Surveys do not always ask ALL of the items in a domain. Indeed, doing so is typically impossible. Thus, most surveys 'sample' a domain by asking a subset of the domain questions that are validated to represent all of the items in the domain. Going back to the nursing domain, a domain sample could be used if it was shown that a few of the nursing items could 'represent' all of them nursing items. In this case, if there is a strong correlation between how patients rate ED and OP nursing and how they rate OR and ICU nursing, a survey designer could use the ED and OP survey items to represent 'all of nursing' and drop the other domain items from the survey. The Consumer Assessment of Healthcare Providers and Systems (CAHPS) uses this methodology. Domain samples may not be changed without being revalidated.
Proxy items – Proxy items provide information on a broad set of attributes without detailed questioning. For example, education is frequently used as a proxy for socioeconomic status; grade point average is used as a proxy for aptitude or success in school. Proxy items require their own validation process and are used when you want to simplify a survey. They may not be changed without needing to be revalidated.
Proxy items are based on solid population data or previously-collected data that validate the connection between the proxy item and the attributes, perceptions or experiences it is intended to represent. Social scientists often use the US Census and other national databases for this. For us, the National Survey of Children's Health is a very helpful anchor for proxy items.
Proxy respondent – A survey respondent who is taking a survey on behalf of another is a proxy respondent (for example, a parent completing a survey for their child who cannot yet read).
Parents will often be surveyed about their child's development, health or other matters. The parent is only a proxy if they are answering in the place of the child, not if they are giving their own opinions about their child's development, health, etc.

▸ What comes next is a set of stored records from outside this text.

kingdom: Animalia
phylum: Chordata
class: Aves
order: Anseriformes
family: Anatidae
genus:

Sometimes, the term 'proxy respondent' is used even though they are not truly proxy respondents. For example, parents have been shown to be poor proxies when reporting on behalf of their children. The information from the parent is helpful to have, but it is not truly proxy information. Indeed, it is quite rare to have a true proxy respondent. Even so, it is very important to know whether a survey respondent is supposed to represent the view of the patient or the view of the survey respondent. And in children's hospitals, using parents as proxies (with all the problems of doing so) cannot be avoided.
Survey vocabulary II
A single questionnaire can have many components to it, or it may just have one component. The following table defines survey components that are often used in health care.
In clinical settings, where the provider already has a lot of information about the patient, components tend to be used independently. For instance, it is quite common to have a brief screening questionnaire with no other items included except the screener itself. In research and social settings (particularly when using anonymous surveys, where we have no additional information about the respondent), a single questionnaire could include all of these components. The patient satisfaction surveys hospitals mail to patients' homes include demographic, history, processes of care and sometimes an outcome component or two.
Later posts will examine survey reliability and validity, and how surveys, scales and composite metrics are developed. It is a big world out there in survey-land!